The signature itself was stitched by first literally signing the block with a marking pen, the stitching over it with a teeny tiny split back-stitch.  On old quilts, I always love seeing someones name and the date.  Now my quilt joins the ranks!  

It's definitely a happy block!  Now there is just one block left to go and then it's time to put it together!  

p.s.
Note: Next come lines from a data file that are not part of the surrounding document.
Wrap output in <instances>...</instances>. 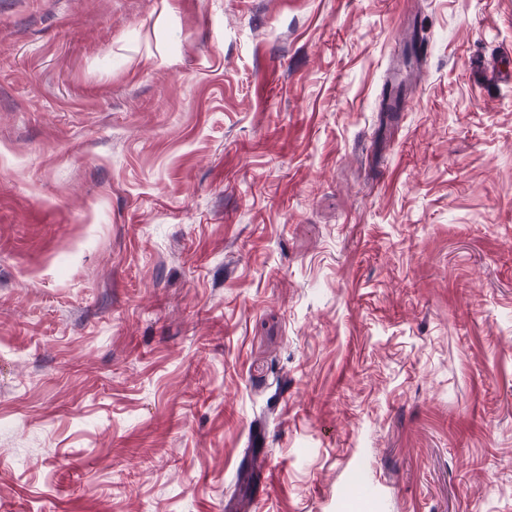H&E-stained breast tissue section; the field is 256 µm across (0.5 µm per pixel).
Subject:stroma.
<instances>
[{
  "label": "stroma",
  "mask_w": 512,
  "mask_h": 512,
  "mask_svg": "<svg viewBox=\"0 0 512 512\" xmlns=\"http://www.w3.org/2000/svg\"><path fill=\"white\" fill-rule=\"evenodd\" d=\"M485 65L512 0H0V512H512Z\"/></svg>",
  "instance_id": "35a3bbf8"
}]
</instances>
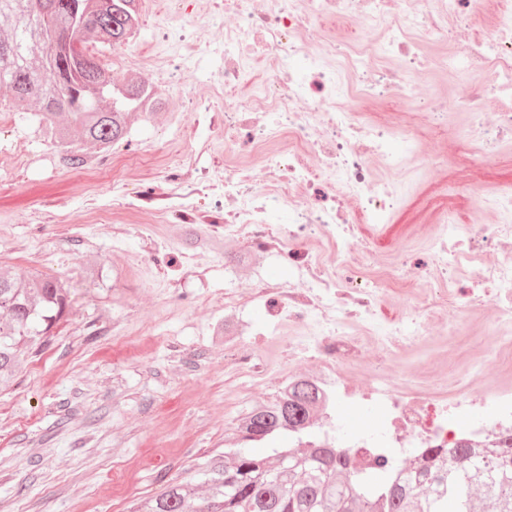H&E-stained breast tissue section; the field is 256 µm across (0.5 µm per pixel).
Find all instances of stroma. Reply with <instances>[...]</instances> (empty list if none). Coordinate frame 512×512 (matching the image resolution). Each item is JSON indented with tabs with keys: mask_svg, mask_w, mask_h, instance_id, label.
<instances>
[{
	"mask_svg": "<svg viewBox=\"0 0 512 512\" xmlns=\"http://www.w3.org/2000/svg\"><path fill=\"white\" fill-rule=\"evenodd\" d=\"M155 8L139 0L140 25L124 46H93L114 81L151 80L135 61L161 51L159 30L171 19ZM216 64L170 58L176 82L160 104L130 113L125 137L91 151L88 167L63 162L36 112L0 107V270L37 272L70 290L53 343L0 393V512H129L223 450L250 408L275 397L273 384H246L224 357V339L264 334L260 353L284 363L283 343L267 337L272 308L256 292L263 279H287V261L209 233L224 215L204 195L190 221L141 231L157 210L184 202L183 189L162 181L175 160L190 158L203 174L224 169L216 113L184 109L189 97L217 102ZM509 185L512 142L478 171L459 162L448 187L414 181L376 234L378 252L397 253L432 212L469 209L477 194ZM245 290L252 302L225 307L224 293ZM485 333L461 319L454 336L410 361L382 360L367 346L348 386L363 390L382 362L398 381L415 367L433 392L447 376L440 356L464 373Z\"/></svg>",
	"mask_w": 512,
	"mask_h": 512,
	"instance_id": "obj_1",
	"label": "stroma"
}]
</instances>
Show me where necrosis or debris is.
<instances>
[{"label": "necrosis or debris", "mask_w": 512, "mask_h": 512, "mask_svg": "<svg viewBox=\"0 0 512 512\" xmlns=\"http://www.w3.org/2000/svg\"><path fill=\"white\" fill-rule=\"evenodd\" d=\"M159 0L184 23L162 39L185 59L218 55L224 146L246 143L254 165L225 162V237L288 258L287 281H264L286 329L288 364L313 360L326 424L351 394L348 372L367 344L384 355L421 351L430 331L451 335L457 310L490 314L469 379L449 377L424 398L419 378L393 386L376 374L361 398L370 433L337 437L365 466L386 459L393 476L413 448H496L512 434V188L478 194L465 214L448 210L413 235L403 258L369 247L405 196L406 175L448 180V146L487 163L512 138V0ZM224 22L215 44L207 22ZM257 77L255 91L240 89ZM403 103L386 119L382 107ZM467 114L454 126L451 111ZM384 169L386 177L376 176ZM417 292L400 319L379 308L391 286ZM498 383L475 397L484 364Z\"/></svg>", "instance_id": "obj_1"}]
</instances>
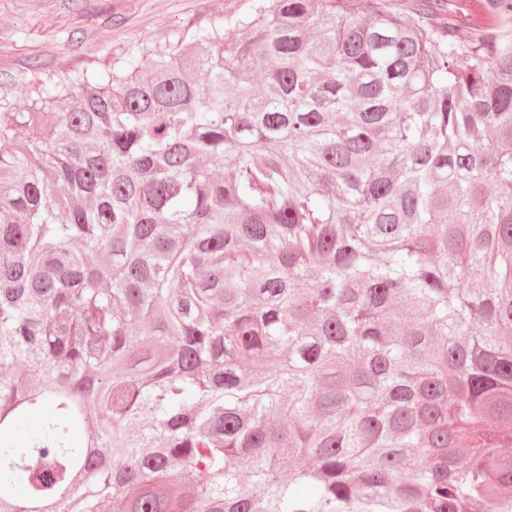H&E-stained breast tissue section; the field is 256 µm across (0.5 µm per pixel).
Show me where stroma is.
<instances>
[{
    "label": "stroma",
    "mask_w": 512,
    "mask_h": 512,
    "mask_svg": "<svg viewBox=\"0 0 512 512\" xmlns=\"http://www.w3.org/2000/svg\"><path fill=\"white\" fill-rule=\"evenodd\" d=\"M253 0H0V103L246 15Z\"/></svg>",
    "instance_id": "obj_1"
}]
</instances>
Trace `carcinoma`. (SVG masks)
Segmentation results:
<instances>
[{
  "instance_id": "1",
  "label": "carcinoma",
  "mask_w": 512,
  "mask_h": 512,
  "mask_svg": "<svg viewBox=\"0 0 512 512\" xmlns=\"http://www.w3.org/2000/svg\"><path fill=\"white\" fill-rule=\"evenodd\" d=\"M462 15L254 0L0 109V512H512V0Z\"/></svg>"
}]
</instances>
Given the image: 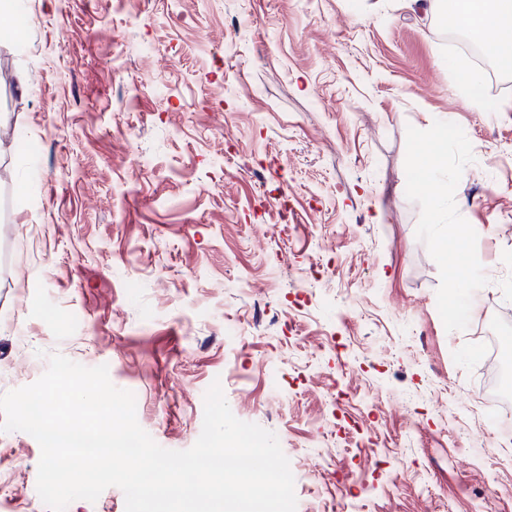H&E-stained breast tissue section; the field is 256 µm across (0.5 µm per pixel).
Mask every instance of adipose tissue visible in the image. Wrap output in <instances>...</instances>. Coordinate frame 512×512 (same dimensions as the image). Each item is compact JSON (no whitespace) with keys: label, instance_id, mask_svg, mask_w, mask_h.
<instances>
[{"label":"adipose tissue","instance_id":"ef3b65f1","mask_svg":"<svg viewBox=\"0 0 512 512\" xmlns=\"http://www.w3.org/2000/svg\"><path fill=\"white\" fill-rule=\"evenodd\" d=\"M439 8L474 32L494 31L496 38L486 49L499 64L512 69V0H440Z\"/></svg>","mask_w":512,"mask_h":512}]
</instances>
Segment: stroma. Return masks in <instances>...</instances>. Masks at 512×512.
I'll return each instance as SVG.
<instances>
[{"instance_id": "35a3bbf8", "label": "stroma", "mask_w": 512, "mask_h": 512, "mask_svg": "<svg viewBox=\"0 0 512 512\" xmlns=\"http://www.w3.org/2000/svg\"><path fill=\"white\" fill-rule=\"evenodd\" d=\"M434 0H19L0 216V395L107 365L182 451L220 382L276 434L297 512H512V427L477 400L512 346V72L463 92ZM447 117L488 283L446 331L406 130ZM287 225L280 236L278 225ZM0 432V512H49Z\"/></svg>"}]
</instances>
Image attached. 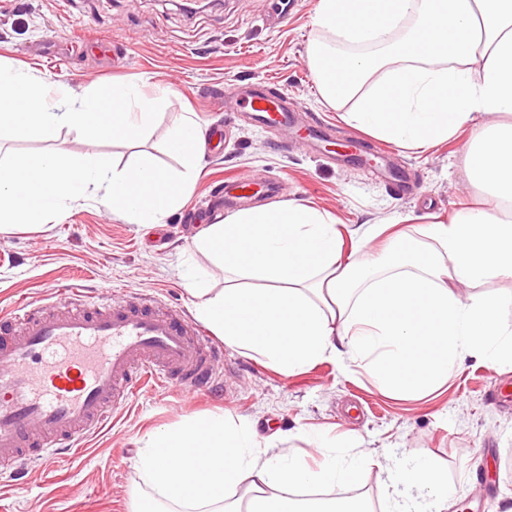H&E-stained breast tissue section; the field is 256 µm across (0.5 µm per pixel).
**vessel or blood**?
I'll return each instance as SVG.
<instances>
[{"mask_svg": "<svg viewBox=\"0 0 512 512\" xmlns=\"http://www.w3.org/2000/svg\"><path fill=\"white\" fill-rule=\"evenodd\" d=\"M257 124L279 130L295 114L257 84L241 96ZM57 301L0 315V474L76 454L134 388L149 380L191 396L216 386L224 355L208 330L152 295L114 301L63 288Z\"/></svg>", "mask_w": 512, "mask_h": 512, "instance_id": "obj_1", "label": "vessel or blood"}]
</instances>
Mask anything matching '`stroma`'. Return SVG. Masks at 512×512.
Returning a JSON list of instances; mask_svg holds the SVG:
<instances>
[{
    "instance_id": "obj_1",
    "label": "stroma",
    "mask_w": 512,
    "mask_h": 512,
    "mask_svg": "<svg viewBox=\"0 0 512 512\" xmlns=\"http://www.w3.org/2000/svg\"><path fill=\"white\" fill-rule=\"evenodd\" d=\"M317 0H299L281 24L270 21V0H217L187 13L175 0H0V59L36 78L93 92L131 83L146 93L170 88L150 129L134 140L90 137L62 129L56 140L17 133L0 137V151L57 150L102 154L118 167L142 153L177 171L164 143L185 119L222 133L207 143L205 169L185 204L160 224H131L92 201L69 204L45 224L0 235V310L22 301H49L61 285H83L115 300L129 293L156 296L193 313L182 274L203 269L214 290L224 272L193 248L203 225L214 223L212 197L234 177L277 181L281 202H298L344 224L400 221L412 227L448 219L475 205L479 192L464 175L471 126L427 151L396 148L413 189L400 192L365 165L338 161L335 151L310 148L301 127L332 124L336 142L357 135L343 106L325 104L306 60L318 39ZM263 82L288 97L299 127L271 133L245 118L239 86ZM217 390L183 396L161 385L138 391L126 409L88 439L79 458L51 472L25 466L0 476V512H133L141 478L136 458L148 434L212 412L252 422L259 435L281 433L307 451L296 434L317 429L364 450L430 459L455 485L451 512H500L512 499V403L491 396L512 392V371L466 359L439 391L419 400L388 396L364 370L326 360L292 375L225 348L215 365Z\"/></svg>"
}]
</instances>
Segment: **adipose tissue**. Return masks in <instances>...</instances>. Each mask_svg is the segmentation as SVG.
<instances>
[{
	"instance_id": "adipose-tissue-1",
	"label": "adipose tissue",
	"mask_w": 512,
	"mask_h": 512,
	"mask_svg": "<svg viewBox=\"0 0 512 512\" xmlns=\"http://www.w3.org/2000/svg\"><path fill=\"white\" fill-rule=\"evenodd\" d=\"M320 40L307 50L321 99L358 98L346 122L400 147L425 150L477 124L464 172L486 206L449 222L397 232L371 261L355 250L384 230L353 228L306 204L235 212L208 225L198 251L238 276L212 292L190 276L196 315L251 357L284 374L324 360L351 364L394 396L441 387L464 357L512 370V323L480 282L512 278V0H318ZM355 45L347 57L339 44ZM155 103L135 86L62 88L0 62V131L38 141L65 128L134 137ZM310 466L275 437L220 415L151 434L137 469L154 499L137 512H364L347 499H300L302 487L374 469L386 512H449L455 491L427 461L398 465L365 451L342 456L319 439Z\"/></svg>"
}]
</instances>
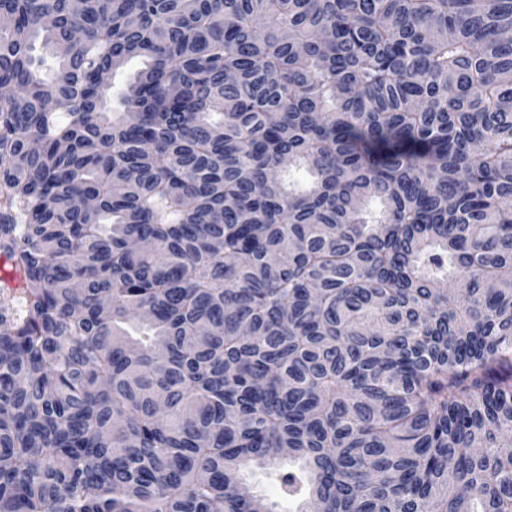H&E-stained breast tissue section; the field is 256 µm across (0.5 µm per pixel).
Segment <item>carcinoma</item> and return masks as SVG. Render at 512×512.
Returning <instances> with one entry per match:
<instances>
[{
	"label": "carcinoma",
	"mask_w": 512,
	"mask_h": 512,
	"mask_svg": "<svg viewBox=\"0 0 512 512\" xmlns=\"http://www.w3.org/2000/svg\"><path fill=\"white\" fill-rule=\"evenodd\" d=\"M0 14V512H512V0ZM274 470V467H251L244 472L243 481L253 494L272 503L277 512H295L299 501H293L280 494Z\"/></svg>",
	"instance_id": "1"
}]
</instances>
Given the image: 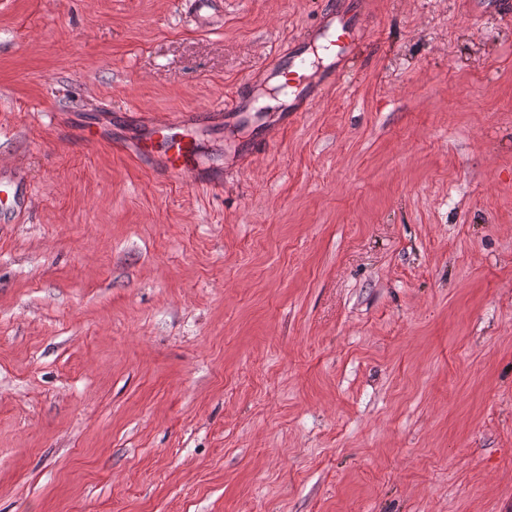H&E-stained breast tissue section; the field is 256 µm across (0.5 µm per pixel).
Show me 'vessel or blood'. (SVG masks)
<instances>
[{"label": "vessel or blood", "instance_id": "obj_1", "mask_svg": "<svg viewBox=\"0 0 512 512\" xmlns=\"http://www.w3.org/2000/svg\"><path fill=\"white\" fill-rule=\"evenodd\" d=\"M368 31L361 9L349 10L340 0H327L321 24L295 38L285 54L258 72L261 80L273 74L285 78L282 88L286 103L277 115L280 126L293 124L326 93L341 87L344 63L360 48ZM255 109L254 101L238 92L203 114L187 109L174 119H146L134 144V156L155 161L163 179L198 180L205 163L196 136L205 124L242 119ZM1 193L6 196L5 208L11 215L26 210L28 190L19 172L0 171Z\"/></svg>", "mask_w": 512, "mask_h": 512}]
</instances>
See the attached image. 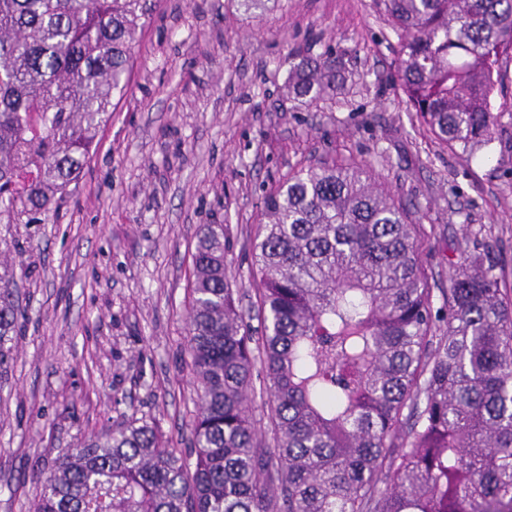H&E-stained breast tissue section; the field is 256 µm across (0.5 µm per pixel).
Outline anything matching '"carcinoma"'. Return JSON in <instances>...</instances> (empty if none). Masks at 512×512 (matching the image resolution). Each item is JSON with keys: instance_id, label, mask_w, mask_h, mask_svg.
I'll return each instance as SVG.
<instances>
[{"instance_id": "1", "label": "carcinoma", "mask_w": 512, "mask_h": 512, "mask_svg": "<svg viewBox=\"0 0 512 512\" xmlns=\"http://www.w3.org/2000/svg\"><path fill=\"white\" fill-rule=\"evenodd\" d=\"M377 2L409 111L471 162L504 107L512 0ZM150 11L151 0H0V224L55 214L127 89ZM291 55L292 100L347 89L331 46ZM257 224L252 311L226 272L224 225L198 226L192 448L138 419L106 427L36 472L27 512H512L504 271L458 244L434 308L420 220L367 162L326 157L288 171ZM26 252L0 244V370L29 321L9 290ZM258 363L271 451L248 413Z\"/></svg>"}]
</instances>
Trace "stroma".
<instances>
[{"label":"stroma","mask_w":512,"mask_h":512,"mask_svg":"<svg viewBox=\"0 0 512 512\" xmlns=\"http://www.w3.org/2000/svg\"><path fill=\"white\" fill-rule=\"evenodd\" d=\"M333 46L343 94L288 100V53ZM397 39L375 0H158L129 85L54 220L0 224L30 243L14 294L29 321L0 375V512H25L31 471L90 433L137 418L191 445L196 397L186 315L202 224L224 227L244 305L259 203L288 170L370 162L420 217L422 265L442 304L447 258L477 238L512 275V109L470 164L430 138L393 82Z\"/></svg>","instance_id":"35a3bbf8"}]
</instances>
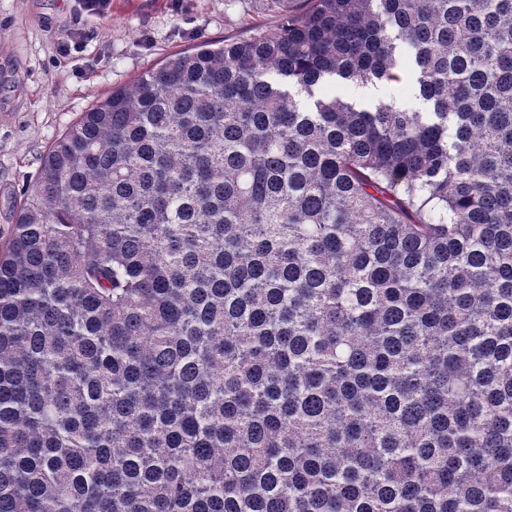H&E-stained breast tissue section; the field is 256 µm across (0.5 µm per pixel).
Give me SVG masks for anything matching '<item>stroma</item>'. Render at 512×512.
<instances>
[{
    "instance_id": "obj_1",
    "label": "stroma",
    "mask_w": 512,
    "mask_h": 512,
    "mask_svg": "<svg viewBox=\"0 0 512 512\" xmlns=\"http://www.w3.org/2000/svg\"><path fill=\"white\" fill-rule=\"evenodd\" d=\"M303 7L304 0H112L99 18L79 0H0V244L22 187L81 112L171 54L274 27Z\"/></svg>"
}]
</instances>
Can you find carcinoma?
Instances as JSON below:
<instances>
[{"label":"carcinoma","mask_w":512,"mask_h":512,"mask_svg":"<svg viewBox=\"0 0 512 512\" xmlns=\"http://www.w3.org/2000/svg\"><path fill=\"white\" fill-rule=\"evenodd\" d=\"M306 2L44 154L0 512H512V0ZM359 89L360 88L355 84L336 85L334 92L337 97L347 101L356 100L364 103H372L380 99L395 97L406 106L415 108L422 106V102L415 97L406 78H403L400 82L379 85V88L376 90V95L372 98L361 99L364 97L361 96Z\"/></svg>","instance_id":"1"}]
</instances>
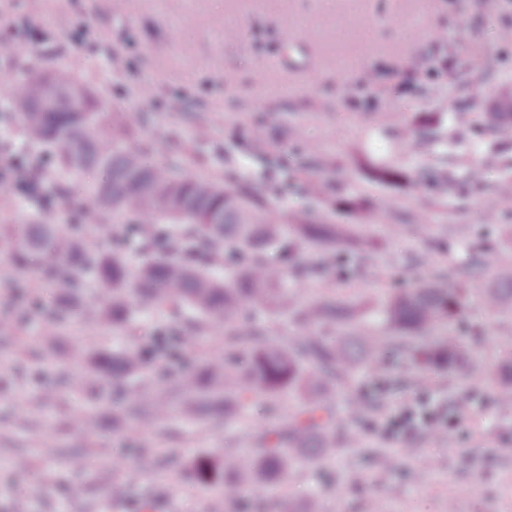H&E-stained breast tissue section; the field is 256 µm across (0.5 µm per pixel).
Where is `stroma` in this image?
I'll return each instance as SVG.
<instances>
[{
    "label": "stroma",
    "instance_id": "1",
    "mask_svg": "<svg viewBox=\"0 0 512 512\" xmlns=\"http://www.w3.org/2000/svg\"><path fill=\"white\" fill-rule=\"evenodd\" d=\"M509 24L512 0H126L119 13L112 0H41L32 13L0 0V113L21 77L80 78L123 117L153 162H183L318 224L370 223L373 265L349 264L333 285L372 301L384 297L387 283L419 277L410 258L420 240L391 226L417 203L422 170L450 185L428 223L467 227L439 238L444 251L498 241L502 225L512 224L508 207L498 224L479 221L496 181L512 170V141L499 140L483 121L500 92L512 89V43L497 37ZM308 30L313 45L288 38ZM174 97L185 110L168 109ZM382 112L435 142L399 143L380 123ZM469 160L485 167L484 194L465 182ZM370 162L389 163L403 177L374 182ZM469 320L468 375L431 376L456 420L447 440L422 442L417 455H406L402 439L362 436L347 444L350 430L340 421L335 458L293 474L279 497L246 488L237 502L217 487L199 492L180 473L197 458L249 447L271 421L262 405L223 430L155 441L147 456L107 419L75 428L74 417L90 404L85 395L37 405L57 378L53 362L32 373L16 362L15 347L0 345V512H99L103 504L140 512L148 501L162 512H299L313 496L324 512H512V414L495 406L482 378L485 365L512 361V321L475 305ZM131 341L129 332L90 320L72 324L59 347L97 351ZM47 439L96 458L97 467L45 456ZM390 446L400 454L388 471L381 457ZM112 460L137 478L113 481ZM72 486L83 496L70 499Z\"/></svg>",
    "mask_w": 512,
    "mask_h": 512
}]
</instances>
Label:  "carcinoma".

I had lots to post about today, so don't miss the previous post I did today!  

Spring [and Stitching too!]

Spring appears to have arrived!  The crocus are blooming to prove it!  Such beauty after the winter snows!  As I sit here writing this, we also have our first spring rain, complete with a little thunder.  Gladdens my heart that it is rain and not snow, though I must admit to being concerned that it is much too warm, far too early.  March is usually our heaviest snow month along the front range of Colorado and so far, the temperatures and weather have been more like May instead of early March.  

The warm temperatures and the fact that the snow, that seemed non-stop in December/January, has melted at last allowed me to get out into the yard and do some spring cleanup.  So nice to get the old leaves raked up at last and begin the cleanup in the flowerbeds. 

Spring cleanup also involved some refrigerator clean out and in doing so, I came across two jars of my Mom's sourdough starter.  It has quite a lineage and we can track its history back to the renowned naturalists, Margaret and Olaus Murie, who wrote the book, "Two in the Far North".  That book was a favorite of my Mom's!  When I was growing up, we often gathered with family and friends for Sourdough Pancakes and if visitors arrived from out of state, we always had sourdough pancakes at least once during their visit!  

Sourdough started has the amazing capacity to survive over time and in harsh conditions.  It can even be dried, then reconstituted with a little water and brought back to life.  My Mom always stored hers in a jar in the refrigerator.  It hadn't been used in at least 5 years, so I wasn't sure if it was still "alive" or not.  But I started off by adding just a bit of warm water and flour to it and every morning and evening for a week, I repeated it.  By the end of the week it was bubbling away!  My daughter came over and we tried our first sourdough pancakes in years, and they turned out every bit as wonderful as I remember!  

Kitzy cat, my Mom's kitty that came to me when my Mom died, always used to sit at the table with my Mom and Dad for meals.  I'd forgotten that until we sat down, and first thing you know, Kitzy was there too!  Carrying on multiple traditions at this meal!  

I've been doing a lot of stitching, trying to get my CQJP 2015 project done.  I needed a wee break from all that orange and yellow, so I made myself a coaster for my stitching table.  Some one inch patches and lots of boro/kantha type stitching.  

Perfect spot for my mug of tea to sit! 

Love how tactile a piece becomes with that type of stitching! 

There's a new CQJP 2015 block to share, but I'll put that in a separate post!